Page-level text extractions
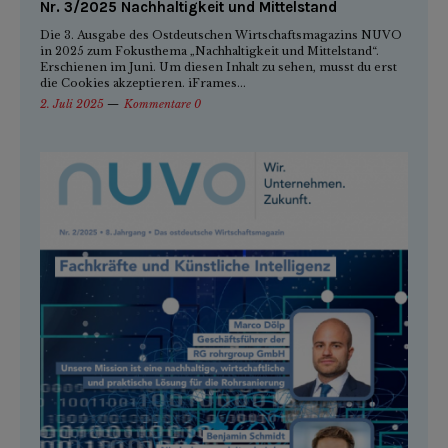
Nr. 3/2025 Nachhaltigkeit und Mittelstand
Die 3. Ausgabe des Ostdeutschen Wirtschaftsmagazins NUVO
in 2025 zum Fokusthema „Nachhaltigkeit und Mittelstand“.
Erschienen im Juni. Um diesen Inhalt zu sehen, musst du erst
die Cookies akzeptieren. iFrames...
2. Juli 2025
Kommentare 0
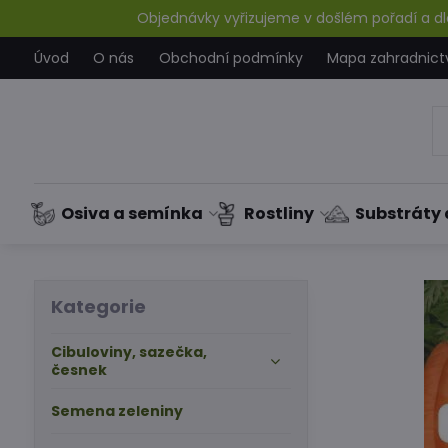
Objednávky vyřizujeme v došlém pořadí a dle
Úvod
O nás
Obchodní podmínky
Mapa zahradnict
Osiva a semínka
Rostliny
Substráty 
Kategorie
Cibuloviny, sazečka,
česnek
Semena zeleniny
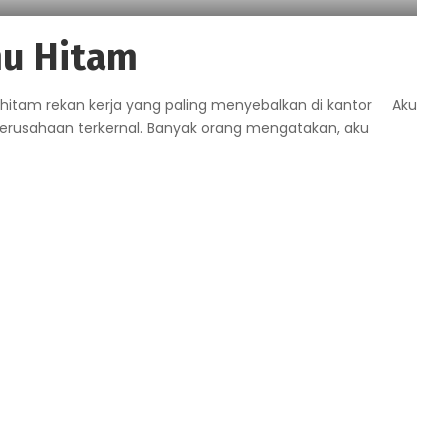
mu Hitam
u hitam rekan kerja yang paling menyebalkan di kantor Aku
perusahaan terkernal. Banyak orang mengatakan, aku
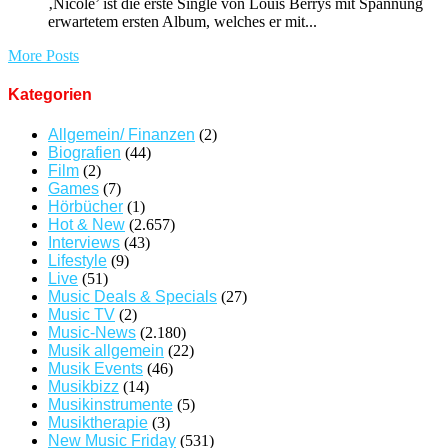
‚Nicole’ ist die erste Single von Louis Berrys mit Spannung
erwartetem ersten Album, welches er mit...
More Posts
Kategorien
Allgemein/ Finanzen
(2)
Biografien
(44)
Film
(2)
Games
(7)
Hörbücher
(1)
Hot & New
(2.657)
Interviews
(43)
Lifestyle
(9)
Live
(51)
Music Deals & Specials
(27)
Music TV
(2)
Music-News
(2.180)
Musik allgemein
(22)
Musik Events
(46)
Musikbizz
(14)
Musikinstrumente
(5)
Musiktherapie
(3)
New Music Friday
(531)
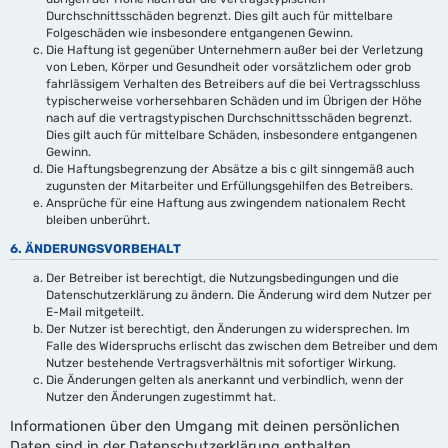
Durchschnittsschäden begrenzt. Dies gilt auch für mittelbare
Folgeschäden wie insbesondere entgangenen Gewinn.
Die Haftung ist gegenüber Unternehmern außer bei der Verletzung
von Leben, Körper und Gesundheit oder vorsätzlichem oder grob
fahrlässigem Verhalten des Betreibers auf die bei Vertragsschluss
typischerweise vorhersehbaren Schäden und im Übrigen der Höhe
nach auf die vertragstypischen Durchschnittsschäden begrenzt.
Dies gilt auch für mittelbare Schäden, insbesondere entgangenen
Gewinn.
Die Haftungsbegrenzung der Absätze a bis c gilt sinngemäß auch
zugunsten der Mitarbeiter und Erfüllungsgehilfen des Betreibers.
Ansprüche für eine Haftung aus zwingendem nationalem Recht
bleiben unberührt.
6. ÄNDERUNGSVORBEHALT
Der Betreiber ist berechtigt, die Nutzungsbedingungen und die
Datenschutzerklärung zu ändern. Die Änderung wird dem Nutzer per
E-Mail mitgeteilt.
Der Nutzer ist berechtigt, den Änderungen zu widersprechen. Im
Falle des Widerspruchs erlischt das zwischen dem Betreiber und dem
Nutzer bestehende Vertragsverhältnis mit sofortiger Wirkung.
Die Änderungen gelten als anerkannt und verbindlich, wenn der
Nutzer den Änderungen zugestimmt hat.
Informationen über den Umgang mit deinen persönlichen
Daten sind in der Datenschutzerklärung enthalten.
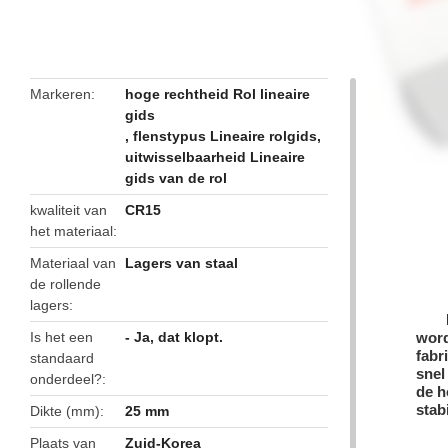
butto
Markeren
hoge rechtheid Rol lineaire
gids
,
flenstypus Lineaire rolgids
,
uitwisselbaarheid Lineaire
gids van de rol
kwaliteit van
CR15
het materiaal
Materiaal van
Lagers van staal
de rollende
lagers
Is het een
- Ja, dat klopt.
word
fabr
standaard
snel
onderdeel?
de h
stab
Dikte (mm)
25 mm
Plaats van
Zuid-Korea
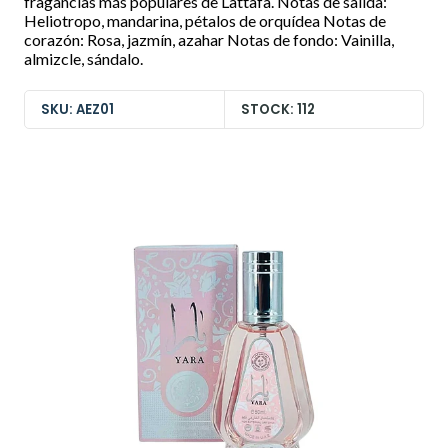
fragancias más populares de Lattafa. Notas de salida:
Heliotropo, mandarina, pétalos de orquídea Notas de
corazón: Rosa, jazmín, azahar Notas de fondo: Vainilla,
almizcle, sándalo.
SKU: AEZ01
STOCK: 112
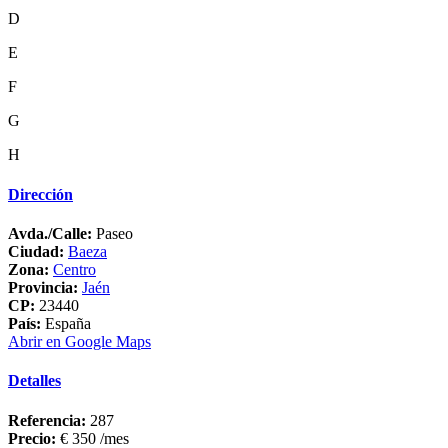
D
E
F
G
H
Dirección
Avda./Calle:
Paseo
Ciudad:
Baeza
Zona:
Centro
Provincia:
Jaén
CP:
23440
País:
España
Abrir en Google Maps
Detalles
Referencia:
287
Precio:
€ 350
/mes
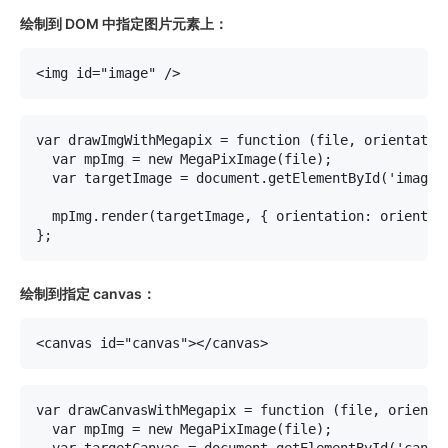
绘制到 DOM 中指定图片元素上：
var drawImgWithMegapix = function (file, orientation
  var mpImg = new MegaPixImage(file);

  var targetImage = document.getElementById('image')
  mpImg.render(targetImage, { orientation: orientati
绘制到指定 canvas：
var drawCanvasWithMegapix = function (file, orientat
  var mpImg = new MegaPixImage(file);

**Task requirements:** A word-for-word copy of all the records above is required, with the pictures left out.

**Solution for this exercise:**
Nr. 3/2025 Nachhaltigkeit und Mittelstand
Die 3. Ausgabe des Ostdeutschen Wirtschaftsmagazins NUVO
in 2025 zum Fokusthema „Nachhaltigkeit und Mittelstand“.
Erschienen im Juni. Um diesen Inhalt zu sehen, musst du erst
die Cookies akzeptieren. iFrames...
2. Juli 2025
Kommentare 0
Objednávky vyřizujeme v došlém pořadí a dle
Úvod
O nás
Obchodní podmínky
Mapa zahradnict
Osiva a semínka
Rostliny
Substráty 
Kategorie
Cibuloviny, sazečka,
česnek
Semena zeleniny
mu Hitam
u hitam rekan kerja yang paling menyebalkan di kantor Aku
perusahaan terkernal. Banyak orang mengatakan, aku
‚Nicole’ ist die erste Single von Louis Berrys mit Spannung
erwartetem ersten Album, welches er mit...
More Posts
Kategorien
Allgemein/ Finanzen
(2)
Biografien
(44)
Film
(2)
Games
(7)
Hörbücher
(1)
Hot & New
(2.657)
Interviews
(43)
Lifestyle
(9)
Live
(51)
Music Deals & Specials
(27)
Music TV
(2)
Music-News
(2.180)
Musik allgemein
(22)
Musik Events
(46)
Musikbizz
(14)
Musikinstrumente
(5)
Musiktherapie
(3)
New Music Friday
(531)
Durchschnittsschäden begrenzt. Dies gilt auch für mittelbare
Folgeschäden wie insbesondere entgangenen Gewinn.
Die Haftung ist gegenüber Unternehmern außer bei der Verletzung
von Leben, Körper und Gesundheit oder vorsätzlichem oder grob
fahrlässigem Verhalten des Betreibers auf die bei Vertragsschluss
typischerweise vorhersehbaren Schäden und im Übrigen der Höhe
nach auf die vertragstypischen Durchschnittsschäden begrenzt.
Dies gilt auch für mittelbare Schäden, insbesondere entgangenen
Gewinn.
Die Haftungsbegrenzung der Absätze a bis c gilt sinngemäß auch
zugunsten der Mitarbeiter und Erfüllungsgehilfen des Betreibers.
Ansprüche für eine Haftung aus zwingendem nationalem Recht
bleiben unberührt.
6. ÄNDERUNGSVORBEHALT
Der Betreiber ist berechtigt, die Nutzungsbedingungen und die
Datenschutzerklärung zu ändern. Die Änderung wird dem Nutzer per
E-Mail mitgeteilt.
Der Nutzer ist berechtigt, den Änderungen zu widersprechen. Im
Falle des Widerspruchs erlischt das zwischen dem Betreiber und dem
Nutzer bestehende Vertragsverhältnis mit sofortiger Wirkung.
Die Änderungen gelten als anerkannt und verbindlich, wenn der
Nutzer den Änderungen zugestimmt hat.
Informationen über den Umgang mit deinen persönlichen
Daten sind in der Datenschutzerklärung enthalten.
butto
Markeren
hoge rechtheid Rol lineaire
gids
,
flenstypus Lineaire rolgids
,
uitwisselbaarheid Lineaire
gids van de rol
kwaliteit van
CR15
het materiaal
Materiaal van
Lagers van staal
de rollende
lagers
Is het een
- Ja, dat klopt.
word
fabr
standaard
snel
onderdeel?
de h
stab
Dikte (mm)
25 mm
Plaats van
Zuid-Korea
fragancias más populares de Lattafa. Notas de salida:
Heliotropo, mandarina, pétalos de orquídea Notas de
corazón: Rosa, jazmín, azahar Notas de fondo: Vainilla,
almizcle, sándalo.
SKU: AEZ01
STOCK: 112
D
E
F
G
H
Dirección
Avda./Calle:
Paseo
Ciudad:
Baeza
Zona:
Centro
Provincia:
Jaén
CP:
23440
País:
España
Abrir en Google Maps
Detalles
Referencia:
287
Precio:
€ 350
/mes
绘制到 DOM 中指定图片元素上：
var drawImgWithMegapix = function (file, orientation
  var mpImg = new MegaPixImage(file);

  var targetImage = document.getElementById('image')
  mpImg.render(targetImage, { orientation: orientati
绘制到指定 canvas：
var drawCanvasWithMegapix = function (file, orientat
  var mpImg = new MegaPixImage(file);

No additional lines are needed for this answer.